Con BIX di Avati si torna ad un bianco che filma un bianco, ma il problema non è questo. Bix Beiderbecke è stato uno dei pochi musicisti bianchi a non essere esclusivamente un grande solista, ma a contare effettivamente nell'evoluzione del jazz (un altro è stato, ad esempio, il pianista Bill Evans). Uno dei pochi dai quali i neri hanno imparato qualcosa.
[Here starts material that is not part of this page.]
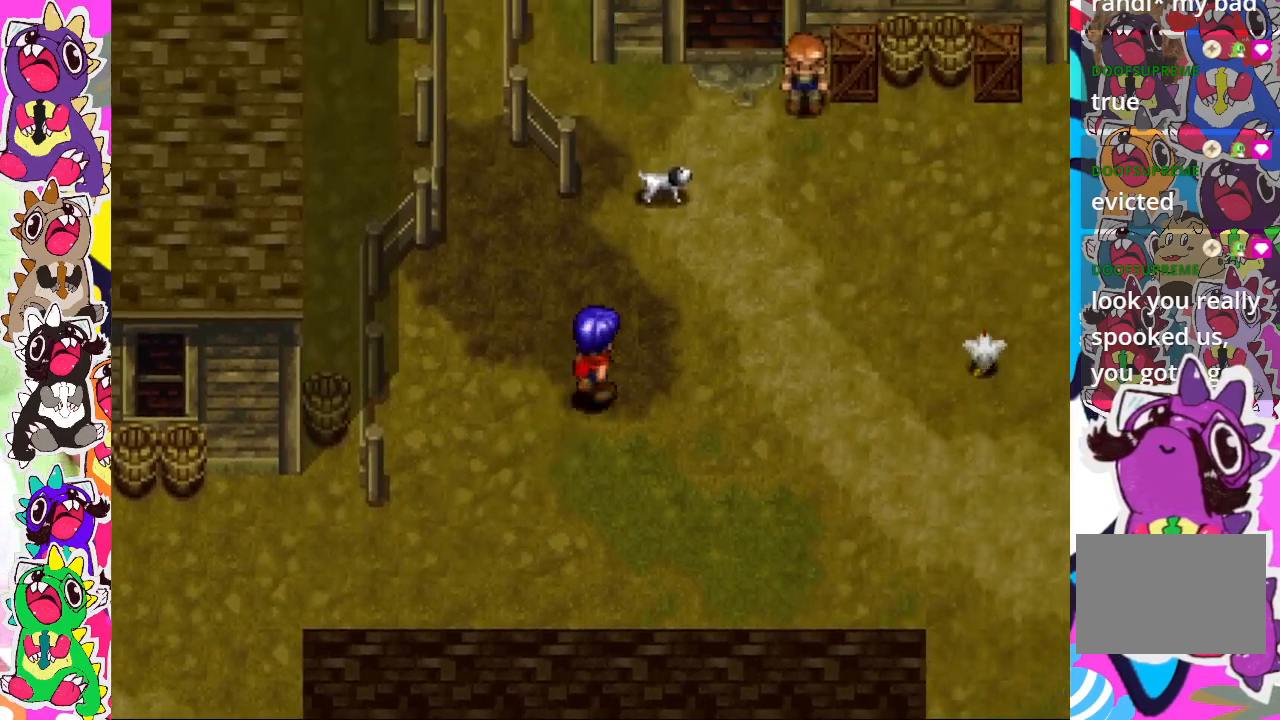
{"buttons": [], "left_stick": "up-right", "right_stick": "center", "events": []}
Ora, cosa combina Avati? Parte nell'Illinois, filma con una troupe americana e, come è successo a tanti europei anche più solidi di lui, il suo cinema (intimo, affettuosamente attento ai personaggi) non sa più di niente. Sa di mestiere anonimo: quello del grande artigianato americano quando è lasciato solo a sé stesso. Dalla prima immagine (il giovane improvvisatore geniale e ribelle che non può adattarsi alla disciplina ed al conformismo della grossa orchestra di successo) all'ultima (droga, alcol, incomprensione) non manca a BIX una nota sola che non sia la solita manfrina. Non c'è un negro in circolazione, naturalmente. Quasi che il problema nemmeno si ponesse (a cominciare da quello che il trombettista viveva con una compagna di colore...). Ed Avati filma così bianco (slavato ed asettico, persino quando fa vomitare per non dire il resto il suo alcolizzato; senza l' ombra di quegli attributi che servono ai jazzisti non meno che ai tori)) da rendere proprio un bel servizio al grande Bix ed al jazz in toto: quello di cullare (certo, in buona fede) lo spettatore nel grande equivoco di sempre. Che il jazz è nero e poco di buono, che il bianco se tocca i fili della vertigine muore, che il cinema è tornato ai tempi di GLENN MILLER STORY."